I think this characterisation is incorrect. For example, the claim that smoking tobacco is an indicator for lung cancer, heart disease, etc, is imprecise but useful.
The actual actuarial and medical science claims are in the form of correlations with life expectancy and disease diagnosis rates in studies large enough to be overwhelmingly confident in the direction and magnitude of the correlations.
So "is an indicator" is a popular press bastardization of science, not the actual state of human knowledge. I would point you to reviews of these studies, but I don't have good medical journal search skills.
On the other hand, some activities which certainly seem to be science, are apparently useless, cosmogony, for example.
Progress in cosmogony seems to be in proposing ideas which can be shown not to work. Following up the dead ends in a maze is also science because until we show they are dead ends, we don't know that they are dead ends. There is no widely accepted cosmogony hypothesis, so I would argue that the field is in its infancy. When mature it should tell us something useful about the nature of fundamental physics.
If we assume metaphysical naturalism (though scientists needn't so assume), the descriptions of nature are observations and observation is independent of science.
Observations of nature are by means of apparatus both natural and man-made. Millikin is credited for measuring the fundamental charge of the electron, but that statement confounds the observation: "Millikan and Fletcher levitated a bunch of oil droplets of a certain size in an electrical apparatus and recorded meter readings" with its interpretation in light of Newtonian mechanics and Maxwellian electrodynamics and the work of others, including measuring the viscosity of air. Since the latter was poorly or incorrectly known, Millikin's calculations led to a slightly incorrect synopsis of his observations.
http://en.wikipedia.org/wiki/Oil-drop_experiment
In a similar way, our personal and scientific experience colors our communication of our observations. We fit observations into our heads and sometimes our eyes fail us (example: we are blinded by glare) and sometimes our heads fail us (example: a magician produces coins from containers we thought we knew to be empty). So observations, to be useful, need to be communicated. This can render them unreliable. So we reserve the term "fact" for observations we have confidence in and their interpretations in the best available scientific theory. It's a fact that DNA molecules encode heritable information in humans, even though you have never seen your parents DNA and likely have never seen a report comparing its sequence to your own.

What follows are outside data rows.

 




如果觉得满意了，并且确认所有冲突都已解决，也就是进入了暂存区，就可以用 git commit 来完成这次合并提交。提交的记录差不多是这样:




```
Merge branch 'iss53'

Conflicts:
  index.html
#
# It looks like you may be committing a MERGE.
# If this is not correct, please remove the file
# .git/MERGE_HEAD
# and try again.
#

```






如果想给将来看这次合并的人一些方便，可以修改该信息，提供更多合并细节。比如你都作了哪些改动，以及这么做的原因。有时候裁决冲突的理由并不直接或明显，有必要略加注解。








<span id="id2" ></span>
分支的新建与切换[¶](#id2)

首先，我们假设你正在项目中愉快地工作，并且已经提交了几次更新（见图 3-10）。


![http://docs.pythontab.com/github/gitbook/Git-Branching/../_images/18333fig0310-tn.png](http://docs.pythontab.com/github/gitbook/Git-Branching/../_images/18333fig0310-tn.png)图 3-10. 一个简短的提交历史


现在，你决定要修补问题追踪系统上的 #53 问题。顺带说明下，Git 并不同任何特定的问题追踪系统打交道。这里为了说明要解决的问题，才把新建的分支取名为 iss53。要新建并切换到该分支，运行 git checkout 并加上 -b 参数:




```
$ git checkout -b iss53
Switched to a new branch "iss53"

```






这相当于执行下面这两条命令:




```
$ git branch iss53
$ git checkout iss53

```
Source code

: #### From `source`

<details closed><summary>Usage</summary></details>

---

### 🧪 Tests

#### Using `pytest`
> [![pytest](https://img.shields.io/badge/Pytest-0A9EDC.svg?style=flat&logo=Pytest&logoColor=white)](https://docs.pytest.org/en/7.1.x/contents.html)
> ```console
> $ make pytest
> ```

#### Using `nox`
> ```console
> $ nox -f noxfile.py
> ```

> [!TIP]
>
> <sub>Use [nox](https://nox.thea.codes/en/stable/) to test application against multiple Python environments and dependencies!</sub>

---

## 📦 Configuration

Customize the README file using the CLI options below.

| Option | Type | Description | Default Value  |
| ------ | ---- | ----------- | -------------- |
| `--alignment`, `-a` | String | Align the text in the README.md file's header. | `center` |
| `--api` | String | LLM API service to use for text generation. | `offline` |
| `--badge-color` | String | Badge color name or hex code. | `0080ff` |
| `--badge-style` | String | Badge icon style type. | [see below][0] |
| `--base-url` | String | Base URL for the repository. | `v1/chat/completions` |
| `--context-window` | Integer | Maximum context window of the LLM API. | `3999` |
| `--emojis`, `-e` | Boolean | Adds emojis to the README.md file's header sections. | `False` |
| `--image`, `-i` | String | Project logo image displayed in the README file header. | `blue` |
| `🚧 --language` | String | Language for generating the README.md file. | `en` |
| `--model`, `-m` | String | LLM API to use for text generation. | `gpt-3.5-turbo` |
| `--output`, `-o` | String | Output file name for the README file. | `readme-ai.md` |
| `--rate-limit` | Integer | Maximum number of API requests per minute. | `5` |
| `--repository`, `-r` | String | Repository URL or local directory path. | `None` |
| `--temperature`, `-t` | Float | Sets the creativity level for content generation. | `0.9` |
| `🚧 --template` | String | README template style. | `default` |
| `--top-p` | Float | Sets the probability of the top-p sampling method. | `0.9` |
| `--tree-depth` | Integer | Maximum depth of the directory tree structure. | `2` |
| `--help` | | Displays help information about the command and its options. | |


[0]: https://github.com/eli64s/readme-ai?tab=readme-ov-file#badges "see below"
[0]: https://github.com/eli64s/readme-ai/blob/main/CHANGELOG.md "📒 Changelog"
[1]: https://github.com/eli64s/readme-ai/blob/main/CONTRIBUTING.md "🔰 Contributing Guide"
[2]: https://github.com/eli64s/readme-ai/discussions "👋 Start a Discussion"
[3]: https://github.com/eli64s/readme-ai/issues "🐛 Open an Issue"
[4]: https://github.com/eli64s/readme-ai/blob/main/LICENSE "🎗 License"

It seems to me that science is better characterised as the construction of theoretical models which allow scientists to predict the probabilities of making certain specified observations, given certain other specified observations.
Those models, assuming they are reliable, are precise, useful and communicable descriptions of nature.
"Science has to be a precise, useful and communicable description of nature." was coined in reaction to posts that were vague "The universe is like a tomato with all the seeds as galaxies and the inside like the outside.", or useless "The universe conspires to make all electrons seem alike, but they have hopes and fears and ambitions, not that any measurement will show you." or gibberish "The donut turns rigidly in two ways at once and this allows it to triangulate on its center." Some aren't even descriptions of nature as they explicitly reject confrontation with observations and when such observations are raised as problematic, the poster simply denies the observations.
So, scientists aren't concerned with communicating descriptions of nature so much as with models, which entail no ontological commitments.
While crackpots are concerned only with styling themselves as knowledgable intellectuals and therefore have no need for a philosophy of what constitutes knowledge.
The nominalisation program of Field and Balaguer casts doubt on this assertion too.
Mark Balaguer has not argued against this point (that "the most precise and most useful descriptions are necessarily communicated in mathematics" ) because he has not defined precise in a way that does not involve mathematics and he has not defined another means to usefully summarize observations of nature. Mathematics is not just of field of abstract study, but is also a language.
Colyvan and Zalta's review of Balaguer's Platonism and anti-Platonism in Mathematics
Hartry H. Field's
Science Without Numbers: A Defence of Nominalism (1980) seems to be just that -- but the work is largely mathematical. That large parts of Universal Gravitation can be done without numbers is no surprise to any student of Newton. But both Newton's geometry and Field's relational language are mathematics.
Page one of review of Field's Science Without Numbers: A Defence of Nominalism
Field's Nominalism -- the belief that physics relationships are real, is anti-scientific, not anti-mathematical. For example, Field's primary example, Newtonian mechanics and gravitation, is wrong-headed since that is not the best summary of the behavior of the universe, and the current best understanding is quite different while still preserving Newtonian physics as workable approximation at human scales. Nominalizing incorrect summaries of nature beggars the notion of "real."